Your task - Output the listing below as a JSON list of strings with one string per line, skipping blank lines. Leave the pictures out.

Data records -
^^^^

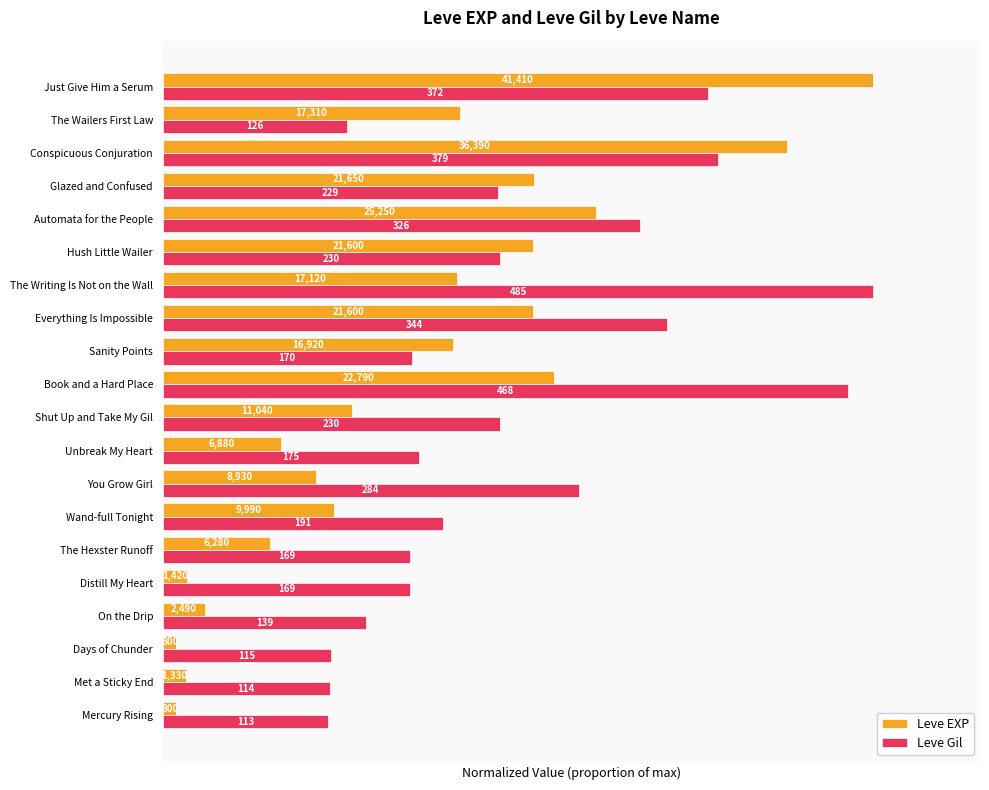

What are all the series names shown in the legend?

Leve EXP, Leve Gil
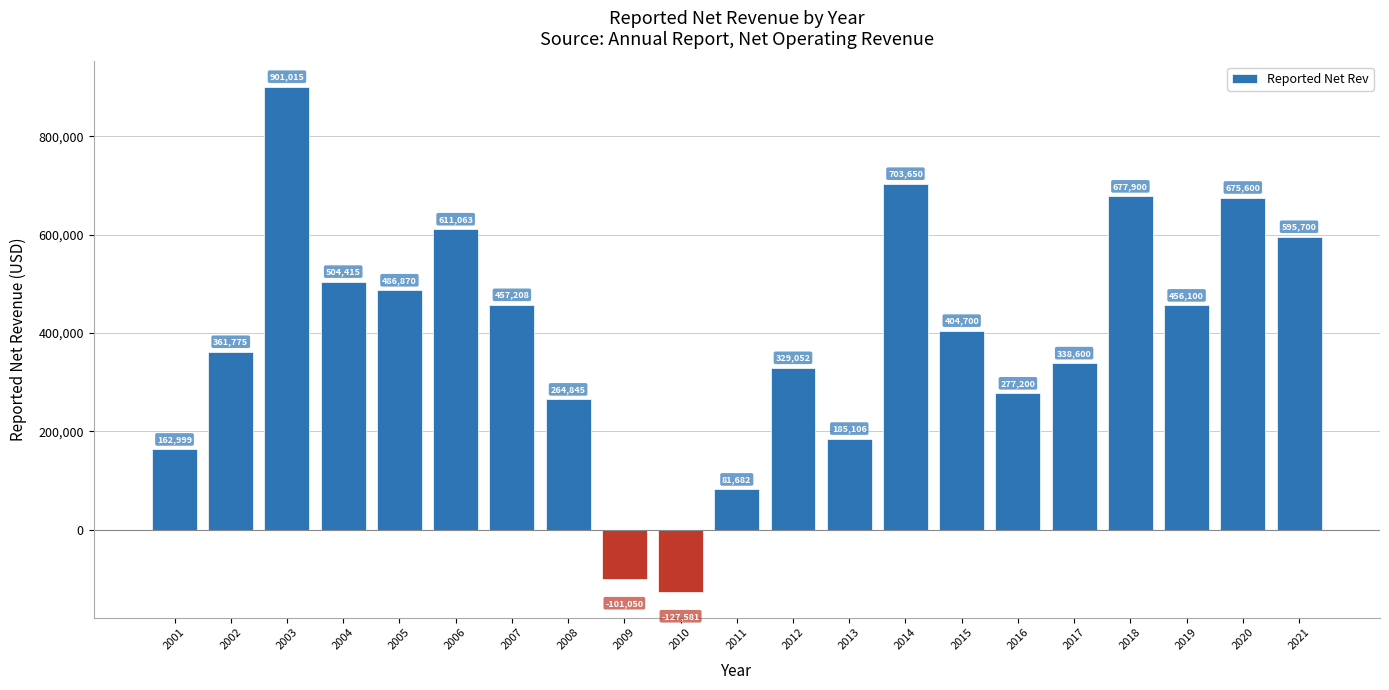

What is the smallest value displayed?

-127581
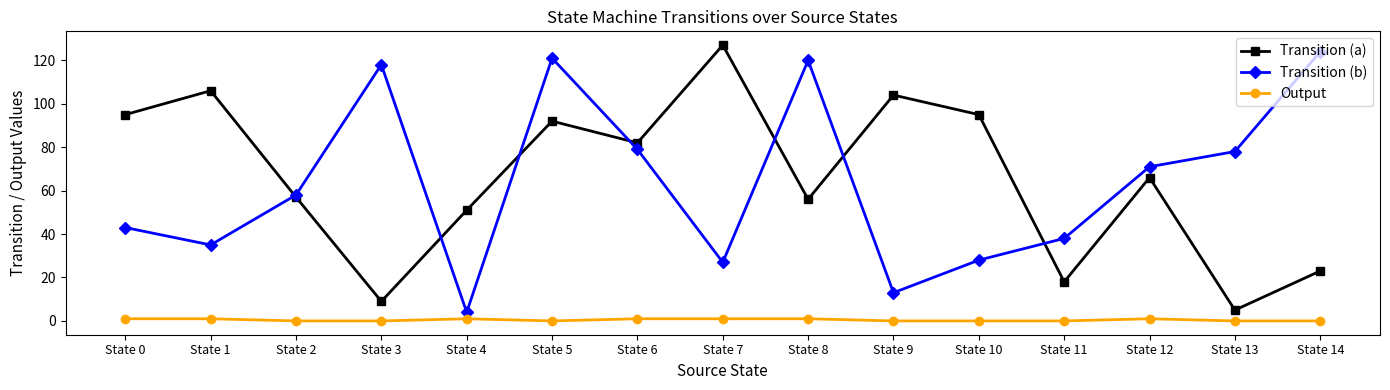

Is the value of Output at State 4 greater than the value of Transition (b) at State 1?

No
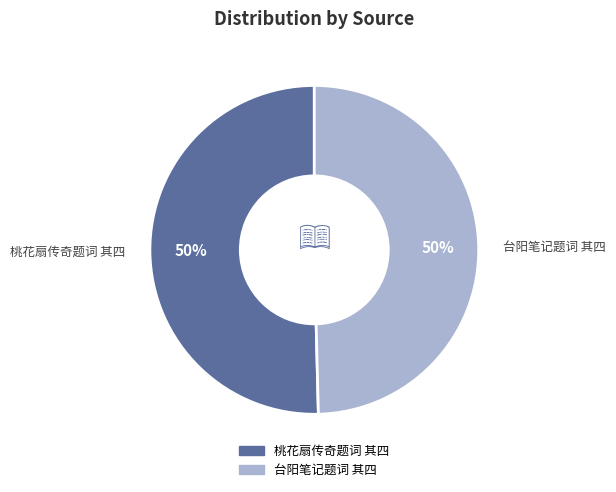

Approximately how many times larger is the value at 桃花扇传奇题词 其四 compared to 台阳笔记题词 其四?

1.0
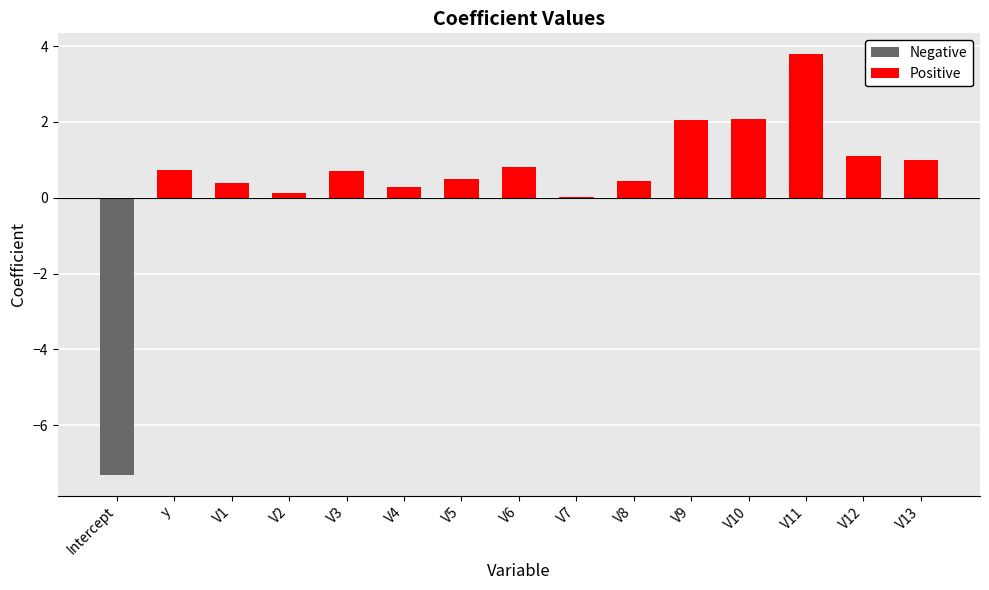

Reading left to right, list all the values displayed in this chart.

Intercept=-7.3	y=0.7	V1=0.4	V2=0.1	V3=0.7	V4=0.3	V5=0.5	V6=0.8	V7=0.0	V8=0.4	V9=2.1	V10=2.1	V11=3.8	V12=1.1	V13=1.0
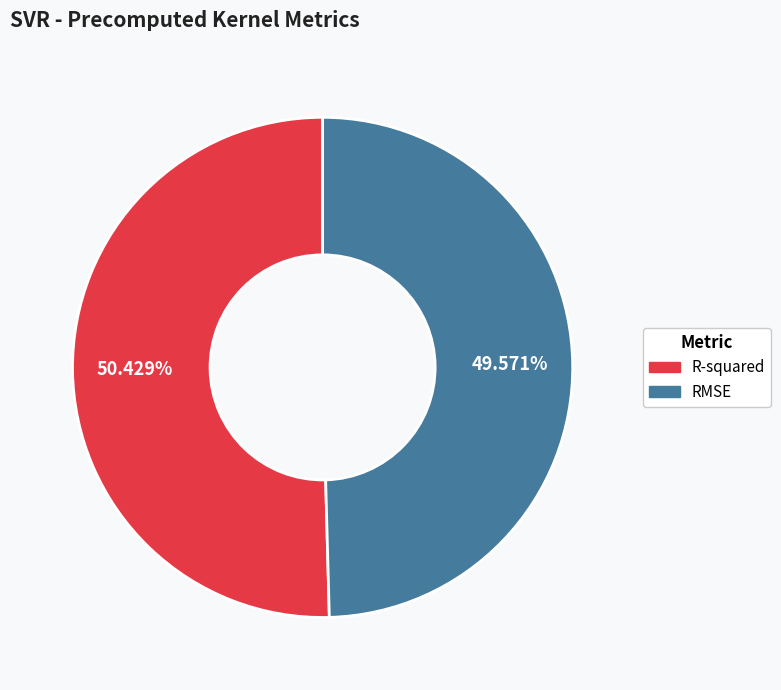

Is it true that RMSE is 44% of the pie?

False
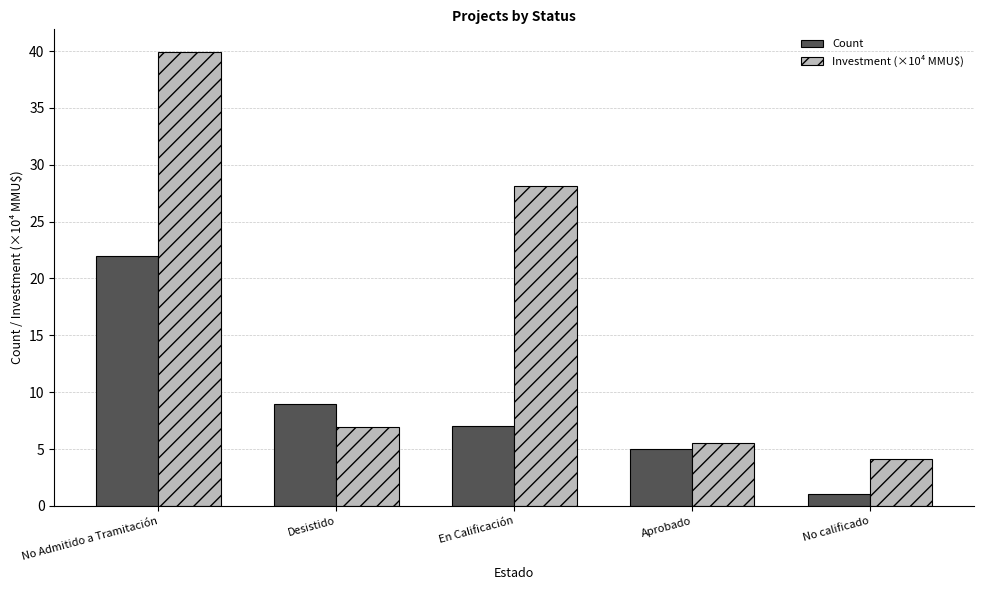

How many bars are there in total?

10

^^^^

Completed task -
[
  "What are all the series names shown in the legend?",
  "Leve EXP, Leve Gil",
  "What is the smallest value displayed?",
  "-127581",
  "Is the value of Output at State 4 greater than the value of Transition (b) at State 1?",
  "No",
  "Approximately how many times larger is the value at 桃花扇传奇题词 其四 compared to 台阳笔记题词 其四?",
  "1.0",
  "Reading left to right, list all the values displayed in this chart.",
  "Intercept=-7.3\ty=0.7\tV1=0.4\tV2=0.1\tV3=0.7\tV4=0.3\tV5=0.5\tV6=0.8\tV7=0.0\tV8=0.4\tV9=2.1\tV10=2.1\tV11=3.8\tV12=1.1\tV13=1.0",
  "Is it true that RMSE is 44% of the pie?",
  "False",
  "How many bars are there in total?",
  "10"
]